---------- SOURCE DATA

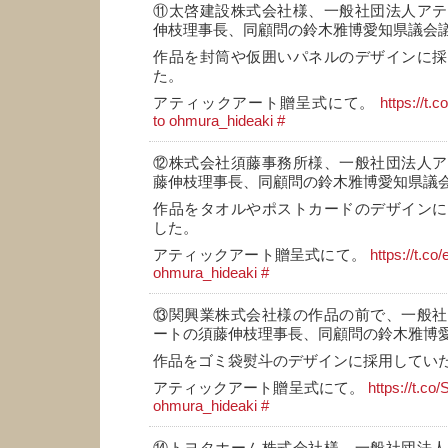
⑪太啓建設株式会社様、一般社団法人アテ
伸枝理事長、同顧問の鈴木雅博愛知県議会
作品を封筒や仮囲いパネルのデザインに採
た。
アティックアート贈呈式にて。
https://t.
to ohmura_hideaki
#
⑫株式会社須藤事務所様、一般社団法人ア
藤伸枝理事長、同顧問の鈴木雅博愛知県議
作品をタオルやポストカードのデザインに
した。
アティックアート贈呈式にて。
https://t.c
ohmura_hideaki
#
⑬関興業株式会社様の作品の前で、一般社
ートの須藤伸枝理事長、同顧問の鈴木雅博
作品をゴミ袋熨斗のデザインに採用してい
アティックアート贈呈式にて。
https://t.co
ohmura_hideaki
#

--------------------

> YOUR INSTRUCTIONS:
Nothing but the lines from the one containing "to ohmura_hideaki" through the final line of the data above is to be reproduced, each exactly as written.

> RESPONSE:
to ohmura_hideaki
#
⑫株式会社須藤事務所様、一般社団法人ア
藤伸枝理事長、同顧問の鈴木雅博愛知県議
作品をタオルやポストカードのデザインに
した。
アティックアート贈呈式にて。
https://t.c
ohmura_hideaki
#
⑬関興業株式会社様の作品の前で、一般社
ートの須藤伸枝理事長、同顧問の鈴木雅博
作品をゴミ袋熨斗のデザインに採用してい
アティックアート贈呈式にて。
https://t.co
ohmura_hideaki
#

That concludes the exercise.